By Admin | June 15, 2010

There is an extraordinary performance in Mark Apicella’s haunting short drama “Salvation, Texas” that deserves to be widely seen. Brian Keith Russell, a character actor whose previous film roles consisted mostly of bit parts, accomplishes the work with a quiet power that can literally take away one’s breath. If this film is any indication, Russell has the potential for true stardom.

Russell’s character is a rural Texas taxi driver who is quietly planning retribution on a newly released convict who was responsible for a brutal sexual assault on his daughter. Working with a sleazy character that has his own score to settle with the ex-con, the driver manages to quickly locate his prey.

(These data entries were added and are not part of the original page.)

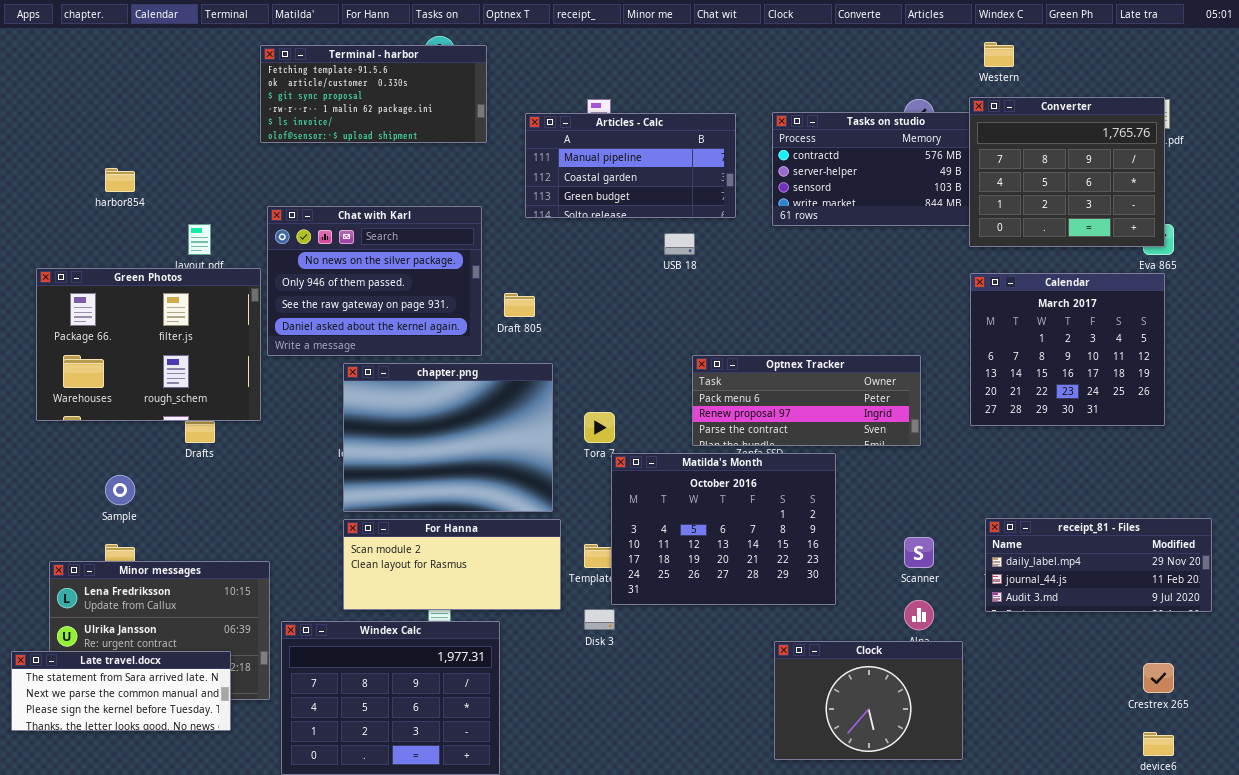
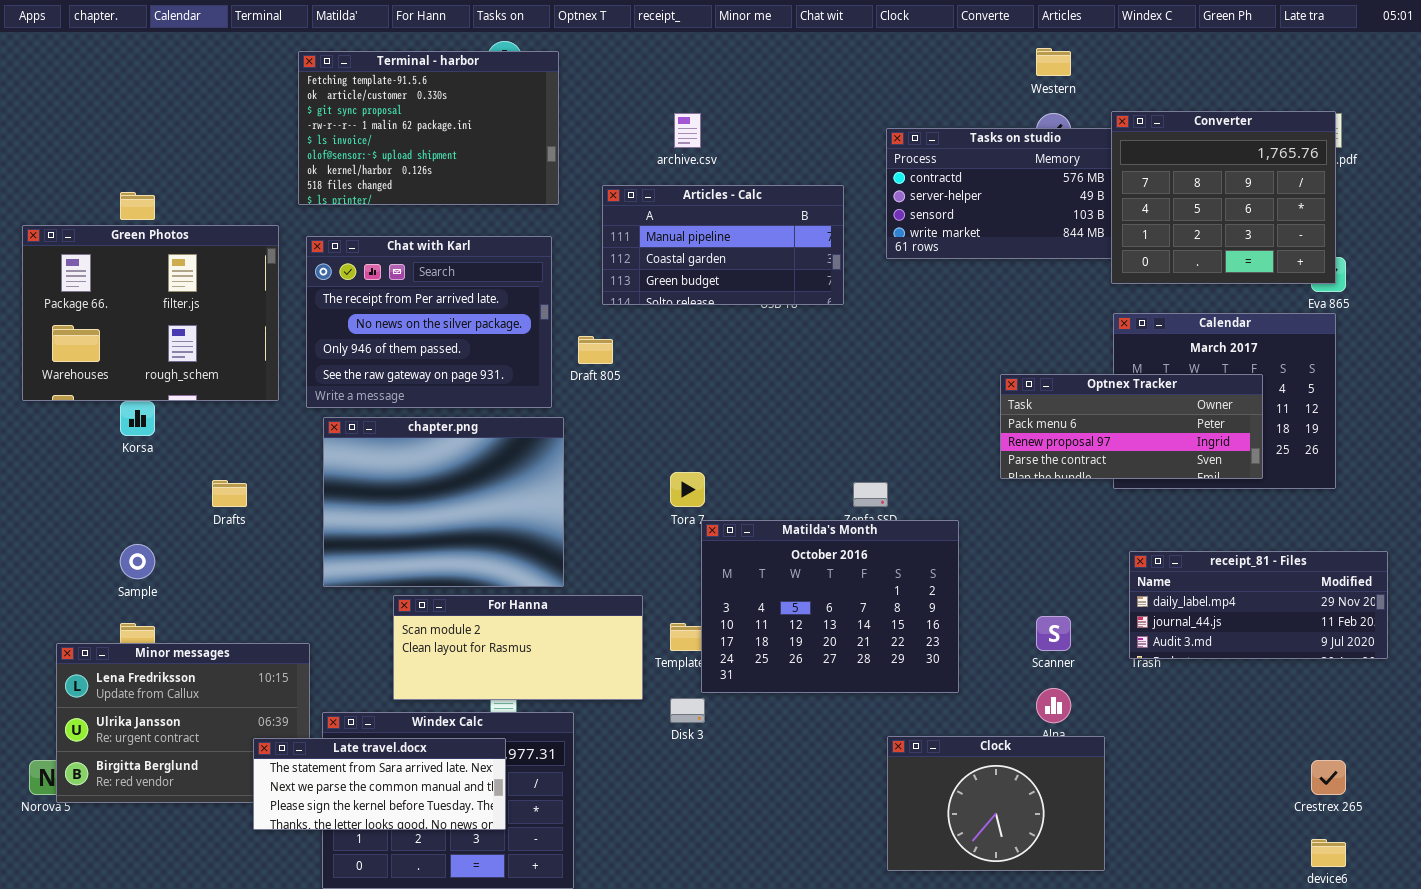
Western: [984,42,1014,67] -> [1036,48,1071,76], moved
Terminal - harbor: [260,45,487,143] -> [298,51,559,205], resized
Articles - Calc: [525,113,736,218] -> [602,185,844,305], moved
Chat with Karl: [267,206,482,356] -> [306,236,552,408], scrolled up 1 row
Green Photos: [36,268,261,421] -> [22,225,279,401], moved
Optnex Tracker: [692,355,921,446] -> [1000,374,1263,479], moved
chapter.png: [343,363,553,512] -> [323,417,564,587], moved
receipt_81 - Files: [985,518,1212,612] -> [1129,551,1388,659], moved
Late travel.docx: [11,651,231,731] -> [253,738,506,830], moved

Russell’s character is given relatively little dialogue, yet the force of his personality conveys the deep anguish he carries.  Viewing his surroundings with somber stoicism, he lumbers quietly through a world that barely acknowledges him – his wife is half-awake when he leaves for work, his partner in crime talks past him with contempt, and even the ex-con doesn’t initially recognize him when he enters the death cab.  The only person who acknowledges him is his daughter in an eerie dream sequence – the young woman, who is scarred and battered and wears broken angel wings, silently presents him with an unlikely gift that shakes his morality.

At the film’s end, when the chance for revenge is before him, Russell reacts to his task as if the weight of the world is on his broad shoulders.  When he finally resolves to fulfill his task, his body gives away to a raw catharsis that brings a rush of sadness and joy to those witnessing his act.  It is an utterly amazing performance that is handled with brilliant subtlety.

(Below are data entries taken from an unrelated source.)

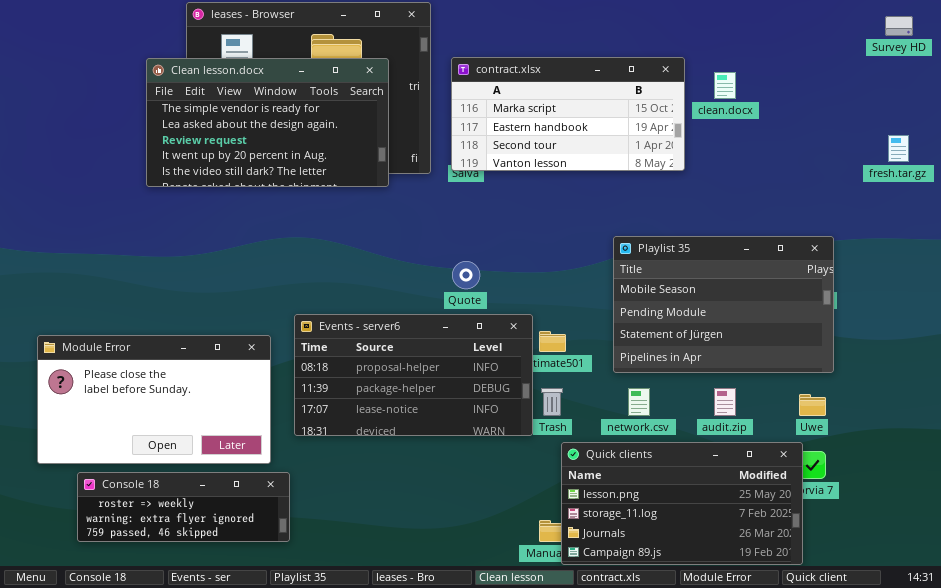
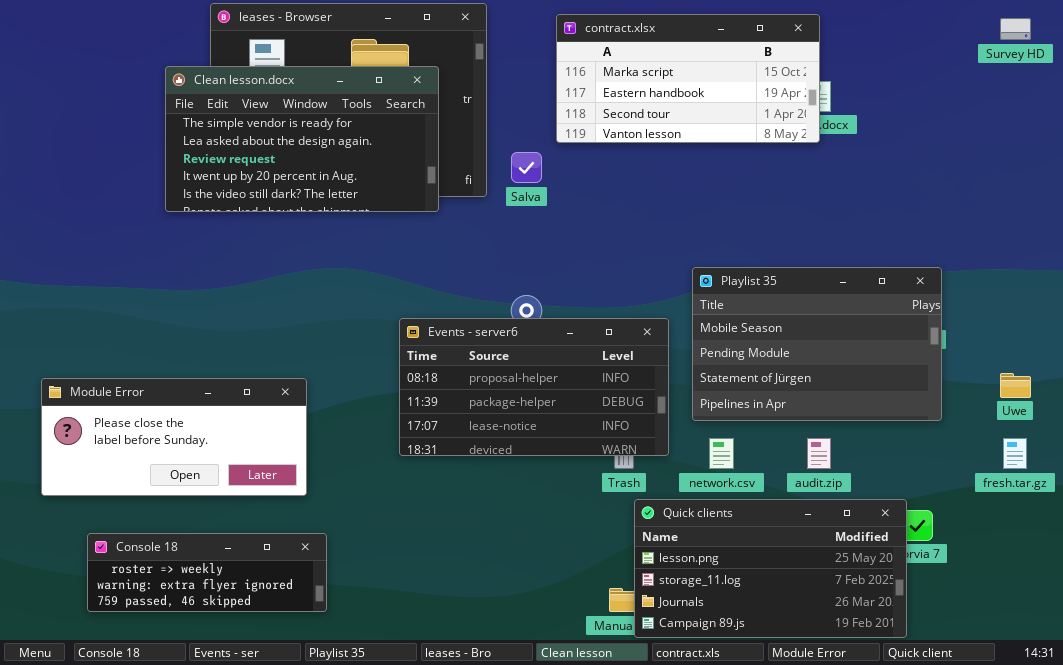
contract.xlsx: [451,57,685,171] -> [556,14,820,143], moved
fresh.tar.gz: [888,135,909,162] -> [1003,438,1027,469], moved
Events - server6: [294,314,533,436] -> [399,318,669,456], moved
Module Error: [37,335,271,464] -> [41,378,307,496], resized
Uwe: [799,394,826,416] -> [1000,373,1031,398], moved

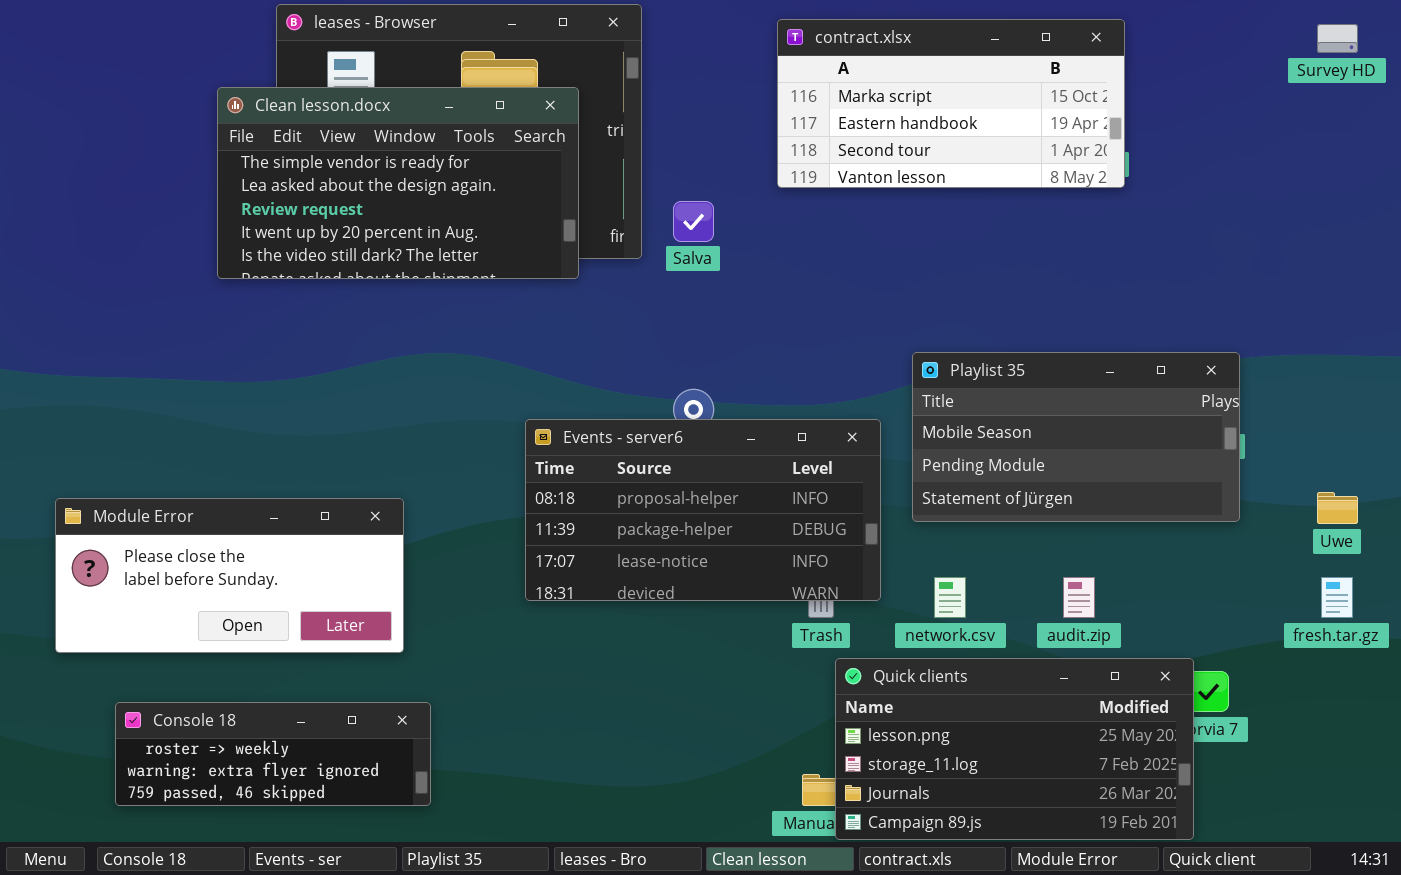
contract.xlsx: [556,14,820,143] -> [777,19,1125,188], moved
Playlist 35: [692,267,942,421] -> [912,352,1240,522], resized

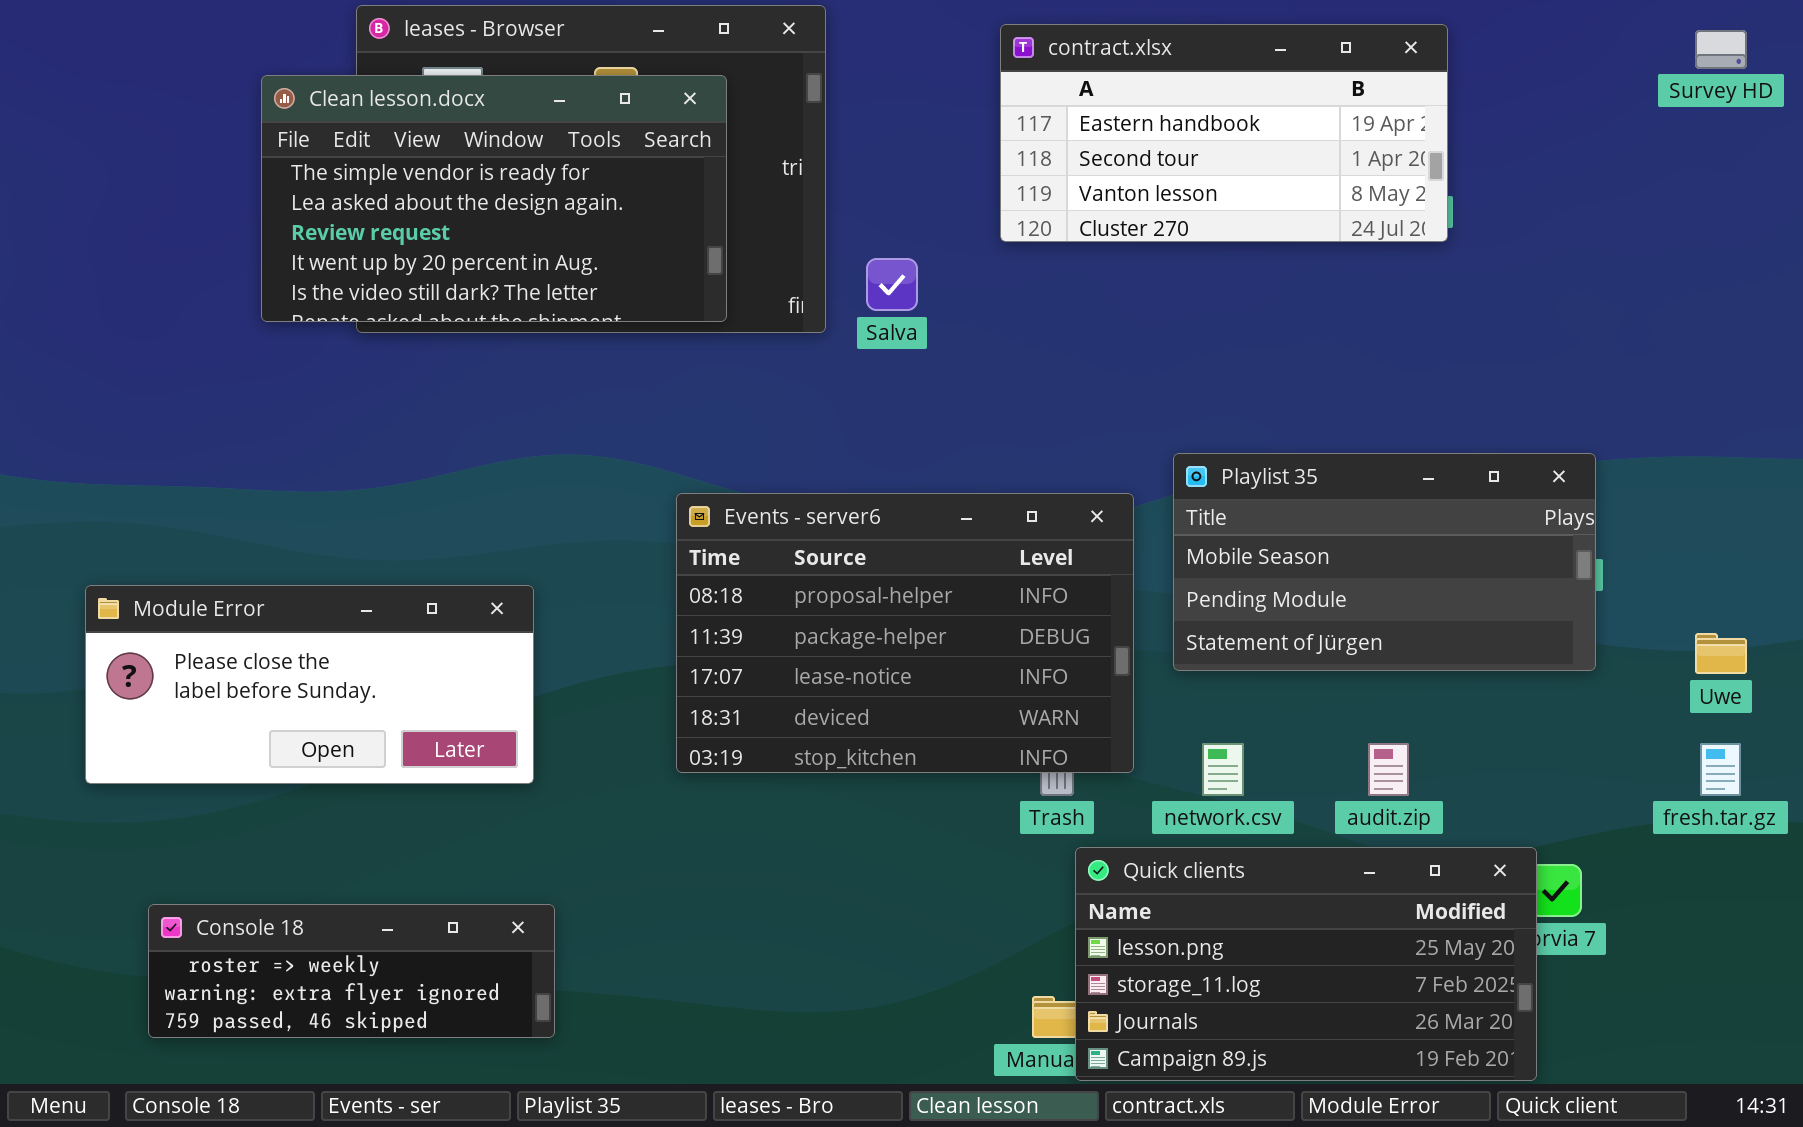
contract.xlsx: [777,19,1125,188] -> [1000,24,1448,242], scrolled down 1 row
Clean lesson.docx: [217,87,579,279] -> [261,75,727,322], moved
Events - server6: [525,419,881,601] -> [676,493,1134,773], resized
Module Error: [55,498,404,653] -> [85,585,534,784], moved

Apicella’s film, which is not to be confused with the Anne Jeffrey novel of the same name, is blessed with a crisp visual style that mirrors the extremes of this small slice of Texas: the garish neon glow around the small-town honkytonk, the drabness of the working class home where the driver exists (he barely seems to live there), and the eerie ochre vastness of the back country that quietly covers the violence. Jason Goebel’s cinematography is unusually fine, and the careful composition involving a crucifix hanging from the rear view mirror of the taxi is quite striking.

“Salvation, Texas” was originally conceived as a graduate film project at the University of Southern California’s School of Cinematic Arts. This represents the gold standard of what student films should be able to achieve.